START RECORDS FOR THE TASK

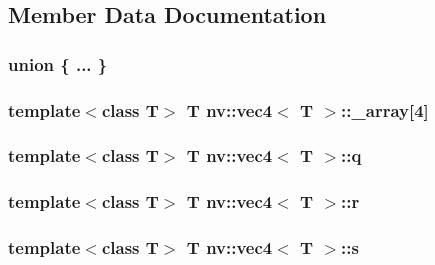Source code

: \subsection{Member Data Documentation}
\hypertarget{classnv_1_1vec4_0a4b52c987431d28ab17a5063882bf77}{
\subsubsection[{"@19}]{\setlength{\rightskip}{0pt plus 5cm}union \{ ... \} }}
\label{classnv_1_1vec4_0a4b52c987431d28ab17a5063882bf77}


\hypertarget{classnv_1_1vec4_2f9eb49f9af13e0b49d6ec80f54d4c02}{
\subsubsection[{\_\-array}]{\setlength{\rightskip}{0pt plus 5cm}template$<$class T$>$ T {\bf nv::vec4}$<$ T $>$::{\bf \_\-array}\mbox{[}4\mbox{]}}}
\label{classnv_1_1vec4_2f9eb49f9af13e0b49d6ec80f54d4c02}


\hypertarget{classnv_1_1vec4_f4f30562ea083784e6c95c3564c70d88}{
\subsubsection[{q}]{\setlength{\rightskip}{0pt plus 5cm}template$<$class T$>$ T {\bf nv::vec4}$<$ T $>$::{\bf q}}}
\label{classnv_1_1vec4_f4f30562ea083784e6c95c3564c70d88}


\hypertarget{classnv_1_1vec4_cce02b228d7245e9bf9ab0a8a94e842a}{
\subsubsection[{r}]{\setlength{\rightskip}{0pt plus 5cm}template$<$class T$>$ T {\bf nv::vec4}$<$ T $>$::{\bf r}}}
\label{classnv_1_1vec4_cce02b228d7245e9bf9ab0a8a94e842a}


\hypertarget{classnv_1_1vec4_63a10222748073bb3824bf8e3938a956}{
\subsubsection[{s}]{\setlength{\rightskip}{0pt plus 5cm}template$<$class T$>$ T {\bf nv::vec4}$<$ T $>$::{\bf s}}}
\label{classnv_1_1vec4_63a10222748073bb3824bf8e3938a956}


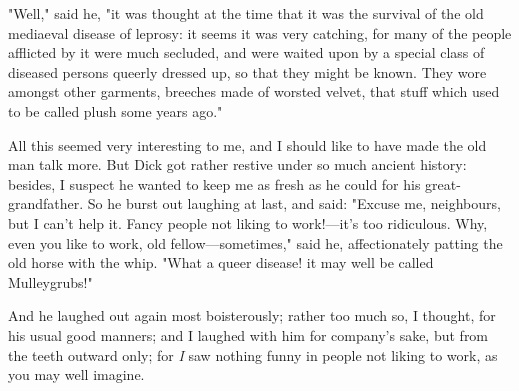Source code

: "Well," said he, "it was thought at the time that it was the survival of
the old mediaeval disease of leprosy: it seems it was very catching, for
many of the people afflicted by it were much secluded, and were waited
upon by a special class of diseased persons queerly dressed up, so that
they might be known. They wore amongst other garments, breeches made of
worsted velvet, that stuff which used to be called plush some years
ago."

All this seemed very interesting to me, and I should like to have made
the old man talk more. But Dick got rather restive under so much ancient
history: besides, I suspect he wanted to keep me as fresh as he could
for his great-grandfather. So he burst out laughing at last, and said:
"Excuse me, neighbours, but I can't help it. Fancy people not liking to
work!---it's too ridiculous. Why, even you like to work, old
fellow---sometimes," said he, affectionately patting the old horse with
the whip. "What a queer disease! it may well be called Mulleygrubs!"

And he laughed out again most boisterously; rather too much so, I
thought, for his usual good manners; and I laughed with him for
company's sake, but from the teeth outward only; for \emph{I} saw
nothing funny in people not liking to work, as you may well imagine.

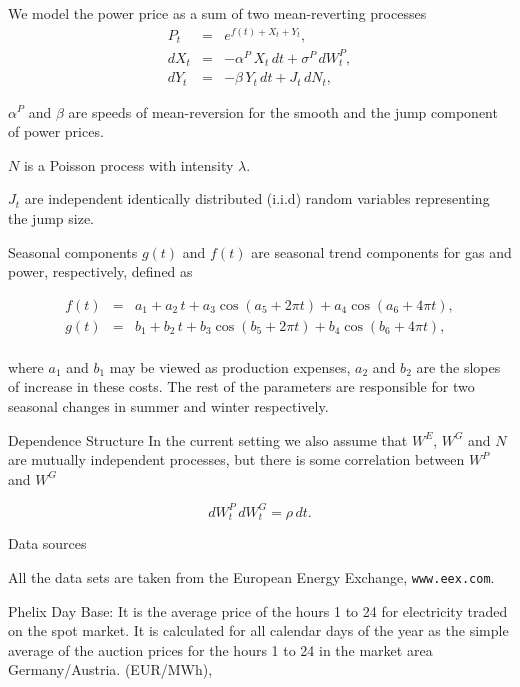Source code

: 	We model the power price as a sum of two mean-reverting processes
\begin{eqnarray}
P_t & = & e^{f(t) + X_t + Y_t},  \nonumber \\
d{X}_t & = & -\alpha^P\,X_t\,d{t} + \sigma^P\,d{W}^P_t, \nonumber \\
d{Y}_t & = & -\beta\,Y_t\,d{t} + J_t\,d{N}_t,
\label{power}
\end{eqnarray}


	$\alpha^P$ and $\beta$ are speeds of mean-reversion for the smooth and the jump component of power prices.


	$N$ is a Poisson process with intensity $\lambda$.


	$J_t$ are independent identically distributed (i.i.d) random variables representing the jump size.





{Seasonal components}
$g(t)$ and $f(t)$ are seasonal trend components for gas and power, respectively, defined as

\begin{eqnarray}
f(t) &=& a_1 + a_2\,t + a_3\cos(a_5 + 2\pi t) + a_4\cos(a_6 + 4\pi t), \nonumber \\
g(t) &=& b_1 + b_2\,t + b_3\cos(b_5 + 2\pi t) + b_4\cos(b_6 + 4\pi t), \nonumber \\
\label{grseasonality}
\end{eqnarray}

where $a_1$ and $b_1$ may be viewed as production expenses, $a_2$ and $b_2$ are the slopes of increase in these costs. The rest of the parameters are responsible for two seasonal changes in summer and winter respectively.

{Dependence Structure}
In the current setting we also assume that $W^E$, $W^G$ and $N$ are mutually independent processes, but there is some correlation between  $W^P$ and $W^G$

\begin{equation}
d{W}^P_t\,d{W}^G_t = \rho\,d{t}.
\label{corr}
\end{equation}

{Data sources}




%

	All the data sets are taken from the European Energy Exchange, \texttt{www.eex.com}.


	Phelix Day Base: It is the average price of the hours 1 to 24 for electricity traded on the spot market.
It is calculated for all calendar days of the year as the simple average of the auction prices for the
hours 1 to 24 in the market area Germany/Austria. (EUR/MWh),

END RECORDS FOR THE TASK

WHAT THE TASK ASKS: With the pictures set aside, copy each line above as written.

RESPONSE:
Source code

: \subsection{Member Data Documentation}
\hypertarget{classnv_1_1vec4_0a4b52c987431d28ab17a5063882bf77}{
\subsubsection[{"@19}]{\setlength{\rightskip}{0pt plus 5cm}union \{ ... \} }}
\label{classnv_1_1vec4_0a4b52c987431d28ab17a5063882bf77}


\hypertarget{classnv_1_1vec4_2f9eb49f9af13e0b49d6ec80f54d4c02}{
\subsubsection[{\_\-array}]{\setlength{\rightskip}{0pt plus 5cm}template$<$class T$>$ T {\bf nv::vec4}$<$ T $>$::{\bf \_\-array}\mbox{[}4\mbox{]}}}
\label{classnv_1_1vec4_2f9eb49f9af13e0b49d6ec80f54d4c02}


\hypertarget{classnv_1_1vec4_f4f30562ea083784e6c95c3564c70d88}{
\subsubsection[{q}]{\setlength{\rightskip}{0pt plus 5cm}template$<$class T$>$ T {\bf nv::vec4}$<$ T $>$::{\bf q}}}
\label{classnv_1_1vec4_f4f30562ea083784e6c95c3564c70d88}


\hypertarget{classnv_1_1vec4_cce02b228d7245e9bf9ab0a8a94e842a}{
\subsubsection[{r}]{\setlength{\rightskip}{0pt plus 5cm}template$<$class T$>$ T {\bf nv::vec4}$<$ T $>$::{\bf r}}}
\label{classnv_1_1vec4_cce02b228d7245e9bf9ab0a8a94e842a}


\hypertarget{classnv_1_1vec4_63a10222748073bb3824bf8e3938a956}{
\subsubsection[{s}]{\setlength{\rightskip}{0pt plus 5cm}template$<$class T$>$ T {\bf nv::vec4}$<$ T $>$::{\bf s}}}
\label{classnv_1_1vec4_63a10222748073bb3824bf8e3938a956}


Source code

: "Well," said he, "it was thought at the time that it was the survival of
the old mediaeval disease of leprosy: it seems it was very catching, for
many of the people afflicted by it were much secluded, and were waited
upon by a special class of diseased persons queerly dressed up, so that
they might be known. They wore amongst other garments, breeches made of
worsted velvet, that stuff which used to be called plush some years
ago."

All this seemed very interesting to me, and I should like to have made
the old man talk more. But Dick got rather restive under so much ancient
history: besides, I suspect he wanted to keep me as fresh as he could
for his great-grandfather. So he burst out laughing at last, and said:
"Excuse me, neighbours, but I can't help it. Fancy people not liking to
work!---it's too ridiculous. Why, even you like to work, old
fellow---sometimes," said he, affectionately patting the old horse with
the whip. "What a queer disease! it may well be called Mulleygrubs!"

And he laughed out again most boisterously; rather too much so, I
thought, for his usual good manners; and I laughed with him for
company's sake, but from the teeth outward only; for \emph{I} saw
nothing funny in people not liking to work, as you may well imagine.

Source code

: 	We model the power price as a sum of two mean-reverting processes
\begin{eqnarray}
P_t & = & e^{f(t) + X_t + Y_t},  \nonumber \\
d{X}_t & = & -\alpha^P\,X_t\,d{t} + \sigma^P\,d{W}^P_t, \nonumber \\
d{Y}_t & = & -\beta\,Y_t\,d{t} + J_t\,d{N}_t,
\label{power}
\end{eqnarray}


	$\alpha^P$ and $\beta$ are speeds of mean-reversion for the smooth and the jump component of power prices.


	$N$ is a Poisson process with intensity $\lambda$.


	$J_t$ are independent identically distributed (i.i.d) random variables representing the jump size.





{Seasonal components}
$g(t)$ and $f(t)$ are seasonal trend components for gas and power, respectively, defined as

\begin{eqnarray}
f(t) &=& a_1 + a_2\,t + a_3\cos(a_5 + 2\pi t) + a_4\cos(a_6 + 4\pi t), \nonumber \\
g(t) &=& b_1 + b_2\,t + b_3\cos(b_5 + 2\pi t) + b_4\cos(b_6 + 4\pi t), \nonumber \\
\label{grseasonality}
\end{eqnarray}

where $a_1$ and $b_1$ may be viewed as production expenses, $a_2$ and $b_2$ are the slopes of increase in these costs. The rest of the parameters are responsible for two seasonal changes in summer and winter respectively.

{Dependence Structure}
In the current setting we also assume that $W^E$, $W^G$ and $N$ are mutually independent processes, but there is some correlation between  $W^P$ and $W^G$

\begin{equation}
d{W}^P_t\,d{W}^G_t = \rho\,d{t}.
\label{corr}
\end{equation}

{Data sources}




%

	All the data sets are taken from the European Energy Exchange, \texttt{www.eex.com}.


	Phelix Day Base: It is the average price of the hours 1 to 24 for electricity traded on the spot market.
It is calculated for all calendar days of the year as the simple average of the auction prices for the
hours 1 to 24 in the market area Germany/Austria. (EUR/MWh),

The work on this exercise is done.